━━━━━ Data excerpts ━━━━━
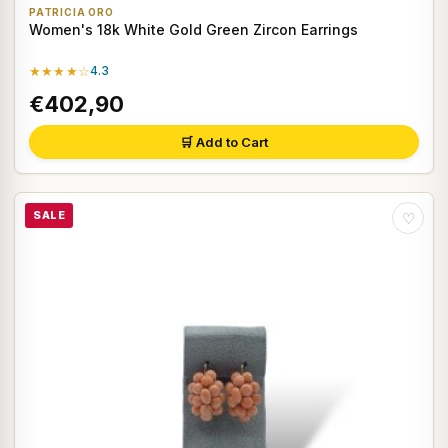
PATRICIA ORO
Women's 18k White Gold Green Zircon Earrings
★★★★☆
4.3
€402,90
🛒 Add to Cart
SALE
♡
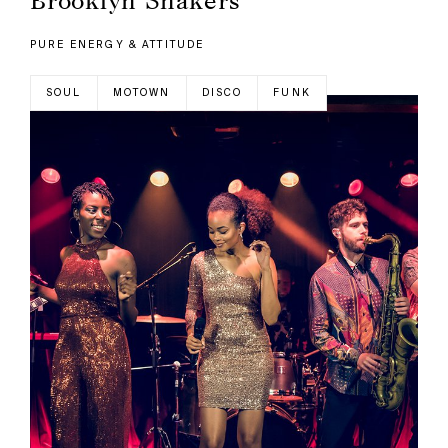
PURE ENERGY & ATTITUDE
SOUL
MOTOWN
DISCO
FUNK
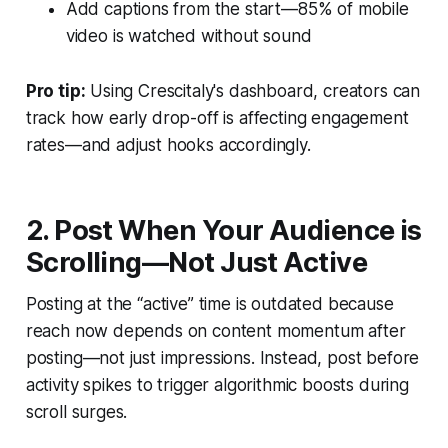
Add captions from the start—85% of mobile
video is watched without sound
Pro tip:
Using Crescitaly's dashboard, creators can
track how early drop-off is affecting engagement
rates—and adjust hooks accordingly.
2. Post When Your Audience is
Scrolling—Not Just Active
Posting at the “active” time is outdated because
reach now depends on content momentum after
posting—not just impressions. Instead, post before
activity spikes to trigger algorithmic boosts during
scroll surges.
━━━━━
━━━━━ Data excerpts ━━━━━
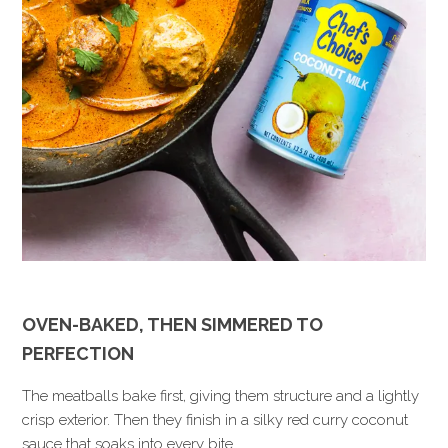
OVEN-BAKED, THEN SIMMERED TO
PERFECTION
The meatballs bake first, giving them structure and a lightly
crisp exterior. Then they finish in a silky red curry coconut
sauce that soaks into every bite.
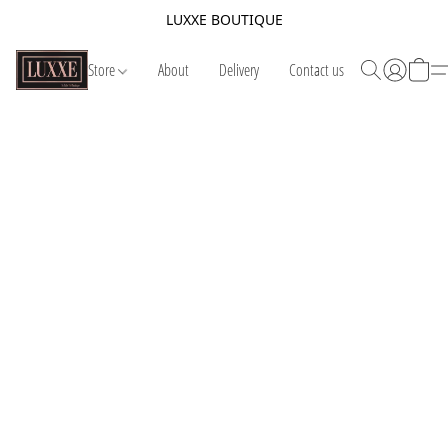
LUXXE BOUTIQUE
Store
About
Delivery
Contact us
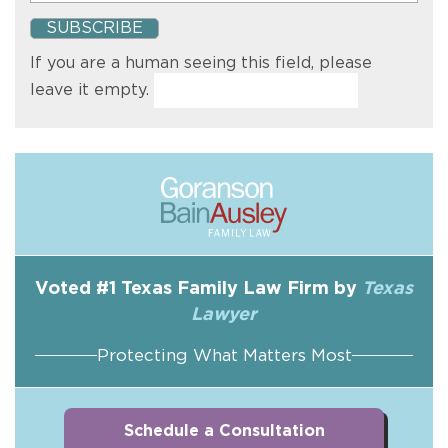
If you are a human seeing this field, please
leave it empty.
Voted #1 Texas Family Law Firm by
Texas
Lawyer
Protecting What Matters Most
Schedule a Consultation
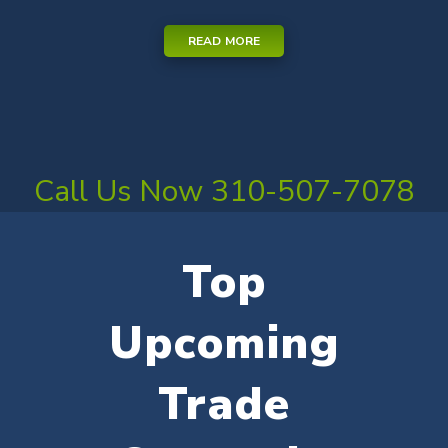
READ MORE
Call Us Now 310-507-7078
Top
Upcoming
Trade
━━━━━
Transcribe the lines of the records above from the line containing "Add captions from the start—85% of mobile" to the line containing "reach now depends on content momentum after", including both of those lines.

Add captions from the start—85% of mobile
video is watched without sound
Pro tip:
Using Crescitaly's dashboard, creators can
track how early drop-off is affecting engagement
rates—and adjust hooks accordingly.
2. Post When Your Audience is
Scrolling—Not Just Active
Posting at the “active” time is outdated because
reach now depends on content momentum after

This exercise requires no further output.